Items from a dataset
+--

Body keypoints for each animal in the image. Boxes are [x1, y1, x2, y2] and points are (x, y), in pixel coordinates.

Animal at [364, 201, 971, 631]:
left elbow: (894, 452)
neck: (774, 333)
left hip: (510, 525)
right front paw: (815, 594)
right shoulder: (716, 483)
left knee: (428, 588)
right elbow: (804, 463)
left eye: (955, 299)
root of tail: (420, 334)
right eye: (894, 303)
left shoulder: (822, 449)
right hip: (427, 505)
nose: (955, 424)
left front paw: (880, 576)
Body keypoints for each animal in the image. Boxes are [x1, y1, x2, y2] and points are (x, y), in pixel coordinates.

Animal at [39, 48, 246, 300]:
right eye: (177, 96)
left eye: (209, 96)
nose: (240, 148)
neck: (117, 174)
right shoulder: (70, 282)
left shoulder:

+--

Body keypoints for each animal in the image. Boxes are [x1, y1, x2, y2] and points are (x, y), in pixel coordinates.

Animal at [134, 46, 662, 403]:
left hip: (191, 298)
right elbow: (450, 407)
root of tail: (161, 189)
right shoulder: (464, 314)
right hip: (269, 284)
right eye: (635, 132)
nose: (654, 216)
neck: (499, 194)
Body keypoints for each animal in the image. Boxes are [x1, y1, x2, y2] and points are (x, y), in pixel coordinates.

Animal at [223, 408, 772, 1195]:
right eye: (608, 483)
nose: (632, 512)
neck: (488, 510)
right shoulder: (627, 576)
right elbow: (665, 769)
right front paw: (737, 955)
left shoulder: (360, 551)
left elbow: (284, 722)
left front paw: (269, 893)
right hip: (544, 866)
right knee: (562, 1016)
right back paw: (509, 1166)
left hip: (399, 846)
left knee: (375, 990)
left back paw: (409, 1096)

+--

Requirement — Looking at the data above, write out exactly the lines that start at the one containing "left shoulder: (360, 551)" and end at the one containing "left back paw: (409, 1096)"; include both and nothing beyond.

Result for this task —
left shoulder: (360, 551)
left elbow: (284, 722)
left front paw: (269, 893)
right hip: (544, 866)
right knee: (562, 1016)
right back paw: (509, 1166)
left hip: (399, 846)
left knee: (375, 990)
left back paw: (409, 1096)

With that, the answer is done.